Yes, I almost corrected that one too... but that part of her argument is valid. She's trying to say that by giving the gift at FMV of 1,000,000 the giftor (eventual decedent) has deducted it from the exemtion equivalent (from what will be exempt from estate tax at death)
She DOES understand that the federal estate tax system is a UNIFIED gift and estate tax system. This is a system of transfer taxes ... (Either a gift during life, or the last gift, - the transfer of the estate, at death).
So, when someone does give a gift of over that 14,000 per year that's exempted, they are required to fill out a gift tax form, (although no tax is owed at that point), so that those lifetime gifts can be deducted from whatever is left in the estate, to see how much of that credit is left at death. ... Its a unified gift and estate transfer tax.
So, for example, (and we'll leave the linking and portability issue out of this to make it simple) the exemption equivalent (the amount I can pass without having any estate tax) is $ 5,250,000. ... And lets say that I gifted $3,250,000 diring my life and died this year, and of course filled out the gift tax forms as I did, so that it could be tracked (accumulated against that future credit) ... That means that my estate can still be worth 2,000,000 before the next dollar has any estate tax.
She understands that part.

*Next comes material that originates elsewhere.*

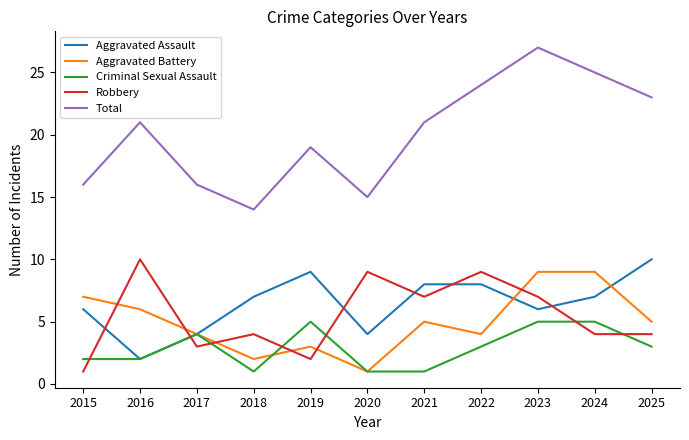

What is the average value of the Aggravated Assault series?

6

That's why she said it's worth 2 million. What she should have said is "worth EFFECTIVELY 2 million," ... becuase giving that money away (because one must fill out those gift tax formsfor future reference) HAS reduced the credit that will be applied at death.
BUT where her logic is flawed, is in not understanding the the eventual capital gain on an inherited (which MAY have been well below the levels we're talking about here anyway) when sold IF SOLD AT ALL (an income tax
) is not interchangable with the
estate tax, a transfer tax.
How the transfer tax effects everything from tax policy, to economic impact, to fiscal policy ... is much more predictable than (and has completely different effects from) some POSSIBLE, potential future gain on sale of an asset.
The relationship she sees is spurious. They are related in that they only (MAY only) affect the same person.
Just because they sell more ice cream in Chicago in the summertime ... and crime goes up in the summertime ... doesn't mean the two are related. ... and it certainly doesn't mean that eating ice cream causes crime.
(That's the first definition/ description I ever heard regarding spurious relationships ... something that's very important when doing any real research to establish causation)
She assigning the setp up in basis and the estate tax a relationship that isn't there.